Another piece I designed with the organic webbing was the top fan grill. Here is the stock removable grill, with the dust screen and mesh removed. This grill lifts out of the top panel providing easy cleaning. I'll be retaining that functionality, and just integrating my web grill into it.
It's hard to tell, but the grill isnt a perfect rectangle, getting narrower as it goes towards the front IO assembly. So I had to make sure all the measurements were spot on before sending the file out to be cut.
First thing to do was to round all the edges with my router bit, just like I did with the motherboard tray. But this time I'm working with only 1/8" thickness, so great care was taken so I didn't crack any of the thin web areas.
About half way thru.. so far so good!
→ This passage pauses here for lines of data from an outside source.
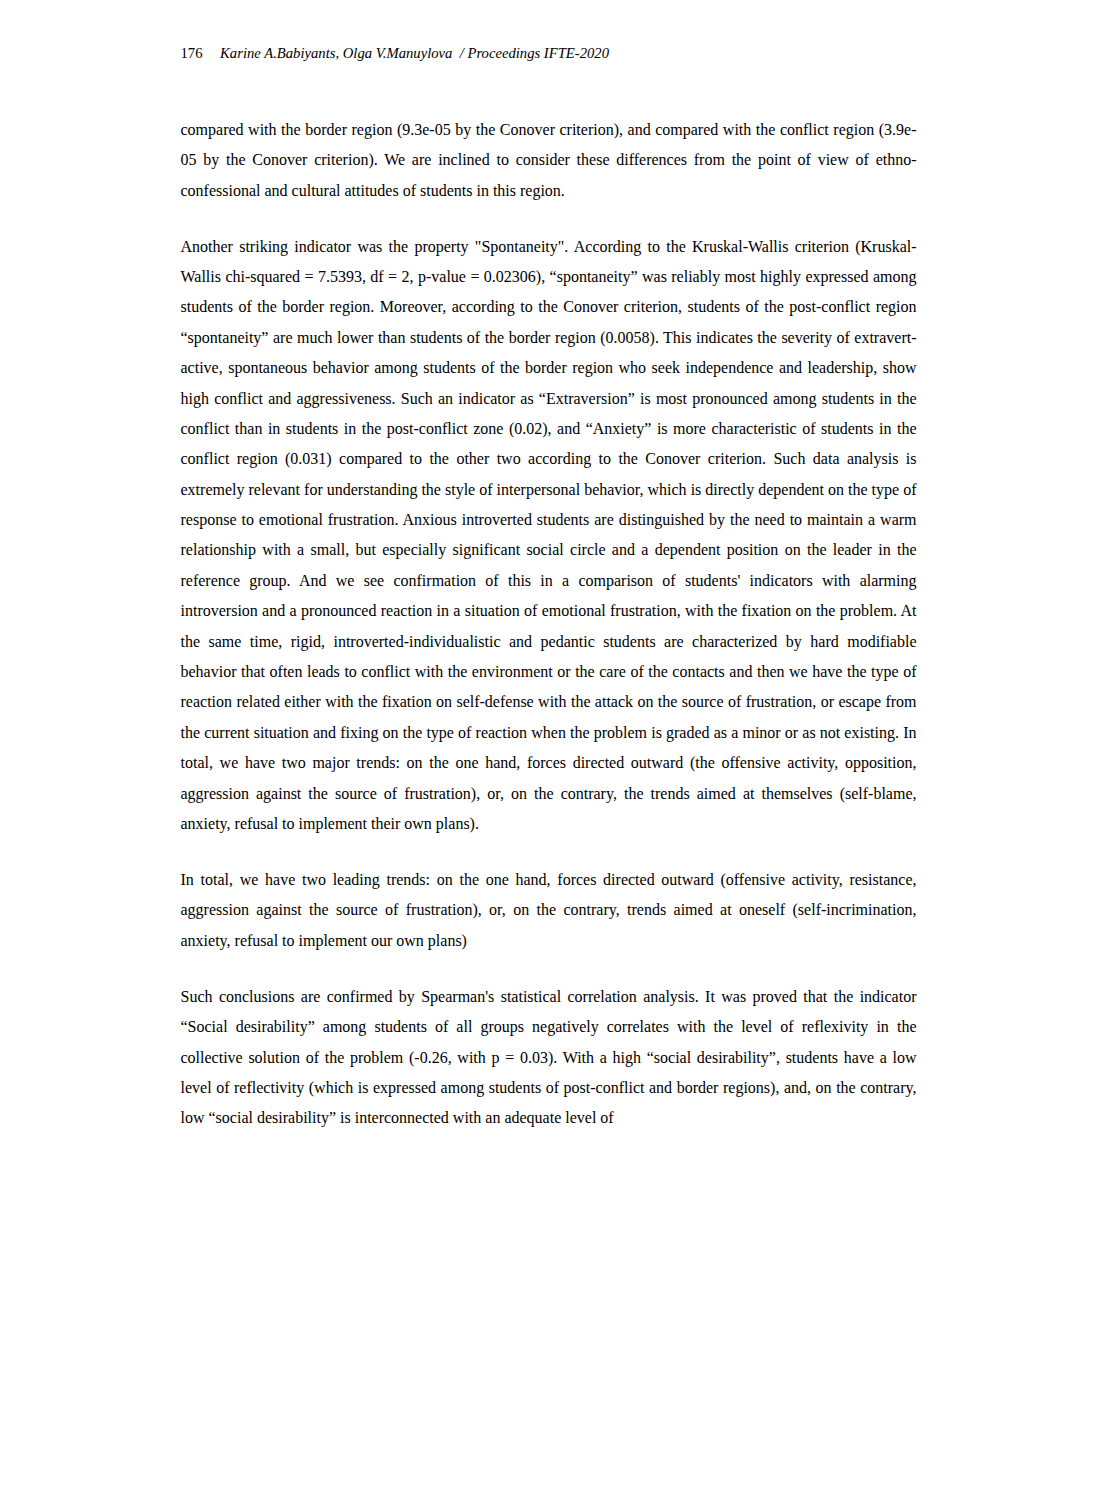176 Karine A.Babiyants, Olga V.Manuylova / Proceedings IFTE-2020
compared with the border region (9.3e-05 by the Conover criterion), and compared with the conflict region (3.9e-05 by the Conover criterion). We are inclined to consider these differences from the point of view of ethno-confessional and cultural attitudes of students in this region.
Another striking indicator was the property "Spontaneity". According to the Kruskal-Wallis criterion (Kruskal-Wallis chi-squared = 7.5393, df = 2, p-value = 0.02306), “spontaneity” was reliably most highly expressed among students of the border region. Moreover, according to the Conover criterion, students of the post-conflict region “spontaneity” are much lower than students of the border region (0.0058). This indicates the severity of extravert-active, spontaneous behavior among students of the border region who seek independence and leadership, show high conflict and aggressiveness. Such an indicator as “Extraversion” is most pronounced among students in the conflict than in students in the post-conflict zone (0.02), and “Anxiety” is more characteristic of students in the conflict region (0.031) compared to the other two according to the Conover criterion. Such data analysis is extremely relevant for understanding the style of interpersonal behavior, which is directly dependent on the type of response to emotional frustration. Anxious introverted students are distinguished by the need to maintain a warm relationship with a small, but especially significant social circle and a dependent position on the leader in the reference group. And we see confirmation of this in a comparison of students' indicators with alarming introversion and a pronounced reaction in a situation of emotional frustration, with the fixation on the problem. At the same time, rigid, introverted-individualistic and pedantic students are characterized by hard modifiable behavior that often leads to conflict with the environment or the care of the contacts and then we have the type of reaction related either with the fixation on self-defense with the attack on the source of frustration, or escape from the current situation and fixing on the type of reaction when the problem is graded as a minor or as not existing. In total, we have two major trends: on the one hand, forces directed outward (the offensive activity, opposition, aggression against the source of frustration), or, on the contrary, the trends aimed at themselves (self-blame, anxiety, refusal to implement their own plans).
In total, we have two leading trends: on the one hand, forces directed outward (offensive activity, resistance, aggression against the source of frustration), or, on the contrary, trends aimed at oneself (self-incrimination, anxiety, refusal to implement our own plans)
Such conclusions are confirmed by Spearman's statistical correlation analysis. It was proved that the indicator “Social desirability” among students of all groups negatively correlates with the level of reflexivity in the collective solution of the problem (-0.26, with p = 0.03). With a high “social desirability”, students have a low level of reflectivity (which is expressed among students of post-conflict and border regions), and, on the contrary, low “social desirability” is interconnected with an adequate level of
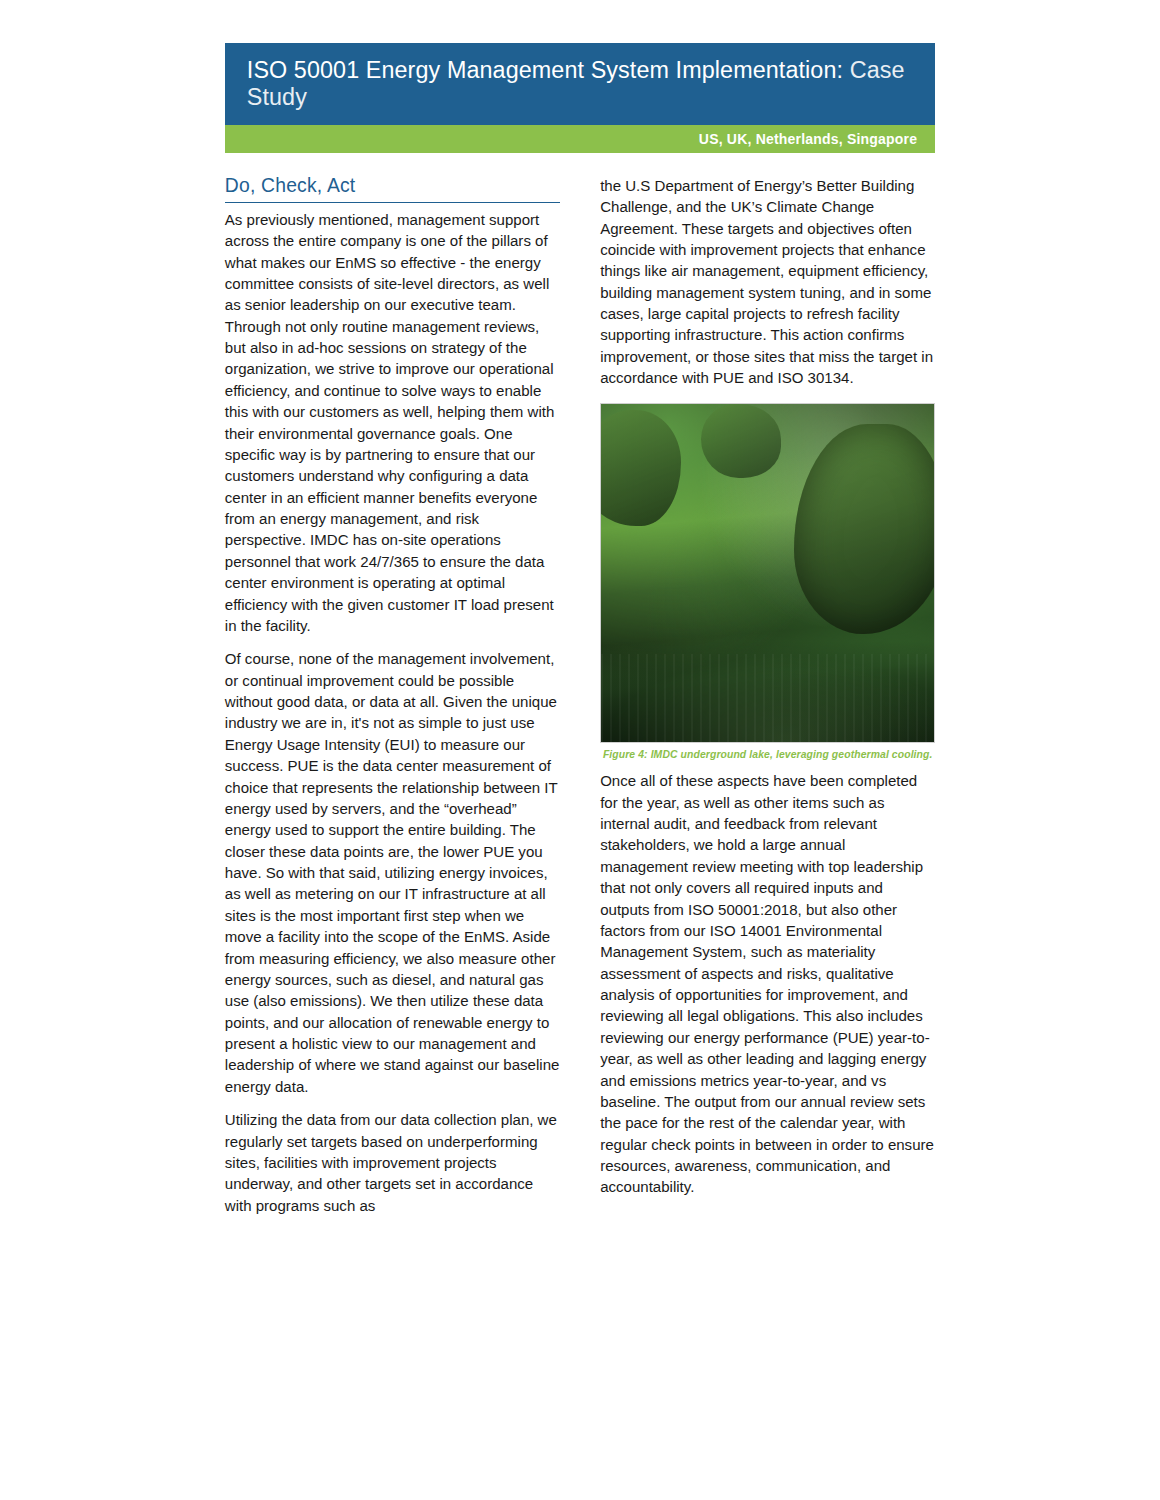ISO 50001 Energy Management System Implementation: Case Study
US, UK, Netherlands, Singapore
Do, Check, Act
As previously mentioned, management support across the entire company is one of the pillars of what makes our EnMS so effective - the energy committee consists of site-level directors, as well as senior leadership on our executive team. Through not only routine management reviews, but also in ad-hoc sessions on strategy of the organization, we strive to improve our operational efficiency, and continue to solve ways to enable this with our customers as well, helping them with their environmental governance goals. One specific way is by partnering to ensure that our customers understand why configuring a data center in an efficient manner benefits everyone from an energy management, and risk perspective. IMDC has on-site operations personnel that work 24/7/365 to ensure the data center environment is operating at optimal efficiency with the given customer IT load present in the facility.
Of course, none of the management involvement, or continual improvement could be possible without good data, or data at all. Given the unique industry we are in, it's not as simple to just use Energy Usage Intensity (EUI) to measure our success. PUE is the data center measurement of choice that represents the relationship between IT energy used by servers, and the “overhead” energy used to support the entire building. The closer these data points are, the lower PUE you have. So with that said, utilizing energy invoices, as well as metering on our IT infrastructure at all sites is the most important first step when we move a facility into the scope of the EnMS. Aside from measuring efficiency, we also measure other energy sources, such as diesel, and natural gas use (also emissions). We then utilize these data points, and our allocation of renewable energy to present a holistic view to our management and leadership of where we stand against our baseline energy data.
Utilizing the data from our data collection plan, we regularly set targets based on underperforming sites, facilities with improvement projects underway, and other targets set in accordance with programs such as
the U.S Department of Energy’s Better Building Challenge, and the UK’s Climate Change Agreement. These targets and objectives often coincide with improvement projects that enhance things like air management, equipment efficiency, building management system tuning, and in some cases, large capital projects to refresh facility supporting infrastructure. This action confirms improvement, or those sites that miss the target in accordance with PUE and ISO 30134.
Figure 4: IMDC underground lake, leveraging geothermal cooling.
Once all of these aspects have been completed for the year, as well as other items such as internal audit, and feedback from relevant stakeholders, we hold a large annual management review meeting with top leadership that not only covers all required inputs and outputs from ISO 50001:2018, but also other factors from our ISO 14001 Environmental Management System, such as materiality assessment of aspects and risks, qualitative analysis of opportunities for improvement, and reviewing all legal obligations. This also includes reviewing our energy performance (PUE) year-to-year, as well as other leading and lagging energy and emissions metrics year-to-year, and vs baseline. The output from our annual review sets the pace for the rest of the calendar year, with regular check points in between in order to ensure resources, awareness, communication, and accountability.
I had to raise the whole piece up off the table so the bit would clear.
All done and sanded, with no casualties! whew..
Next was to curve the wide end down so it maches the stock piece. I used a 1" wood dowel to bend the piece over, and a couple scrap shims to protect parts I didn't want heated. For heating, I used my strip heater as well as a heat gun to get an even spread.
Now that the webbing is ready to go, I need to do a little weight-loss surgery on the stock grill. First thing to go is the hex framework in the center..
Then I went around the whole piece and trimmed off 1/8" so that the webbing would sit flush.
Here's what's left of it. I had to add a new lower cross brace at the end because what little there was, was in that 1/8" area I needed to cut out.
Now the webbing fits nicely into the frame, and I can still add the dust screen underneath.
..and the frame still sets into the top panel.
The webbing still needs to be chromed, so I won't glue it in permanently until that's done. On to the next task!